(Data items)
-.-.-
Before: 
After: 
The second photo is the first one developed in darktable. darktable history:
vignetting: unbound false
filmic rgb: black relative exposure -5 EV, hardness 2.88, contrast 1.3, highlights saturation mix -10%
-.-.-
# [Exercise prompt]
Copy out each line of the material, swapping "photo" for "image" and leaving everything else untouched.

# [Solved problem]
Before: 
After: 
The second image is the first one developed in darktable. darktable history:
vignetting: unbound false
filmic rgb: black relative exposure -5 EV, hardness 2.88, contrast 1.3, highlights saturation mix -10%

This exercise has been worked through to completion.